I'm well aware how of how it works. A single bad month can wipe out your entire year, but it also has the highest potential for gains. It's not the best option in a volatile market, but it absolutely has the highest potential for accumulation in the right market.Uh... it's NOT a 2% monthly point to point cap.
Here is the product description:
Independent Marketing Group of American National
Please read this carefully: Total Sum Performance with a Monthly Cap
How does it work?
Let's look at the brochure here: http://img.anicoweb.com/cs/groups/p...ents/webcontent/10618_asiaplus10_brochure.pdf
What does that really mean?
Suppose you actually earn 2% each month (maximum 24% per year)... but in October, the index takes a dive of 30%. How much is credited to your annuity?
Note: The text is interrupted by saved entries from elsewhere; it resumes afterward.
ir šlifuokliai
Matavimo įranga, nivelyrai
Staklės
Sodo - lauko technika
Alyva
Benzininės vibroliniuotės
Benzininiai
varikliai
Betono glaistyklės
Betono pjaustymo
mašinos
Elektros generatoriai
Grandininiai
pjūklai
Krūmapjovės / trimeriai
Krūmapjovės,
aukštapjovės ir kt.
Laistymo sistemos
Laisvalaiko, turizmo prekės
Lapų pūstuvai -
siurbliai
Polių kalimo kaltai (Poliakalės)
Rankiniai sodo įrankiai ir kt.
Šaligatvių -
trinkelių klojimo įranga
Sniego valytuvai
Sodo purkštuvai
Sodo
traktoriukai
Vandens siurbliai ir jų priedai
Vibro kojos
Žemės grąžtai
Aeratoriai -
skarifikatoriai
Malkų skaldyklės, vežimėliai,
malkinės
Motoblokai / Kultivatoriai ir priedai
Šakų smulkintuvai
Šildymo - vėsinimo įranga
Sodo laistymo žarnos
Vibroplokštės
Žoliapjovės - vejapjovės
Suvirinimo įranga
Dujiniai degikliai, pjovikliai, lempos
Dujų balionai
Zero. (24%- 30% = -6, but negative interest is never credited)
This is NOT a "2% monthly point to point cap" as you keep alluding to, but a monthly sum strategy that credits interest annually.
Run some illustrations comparing annual caps versus the 2% monthly averaging strategy and you'll see that it doesn't lock in monthly gains.
Edit: ANICO calls the strategy "Total Sum Performance with a Monthly Cap" and American Equity calls it "Monthly Point to Point with a Cap," hence my language. Same strategy, different names.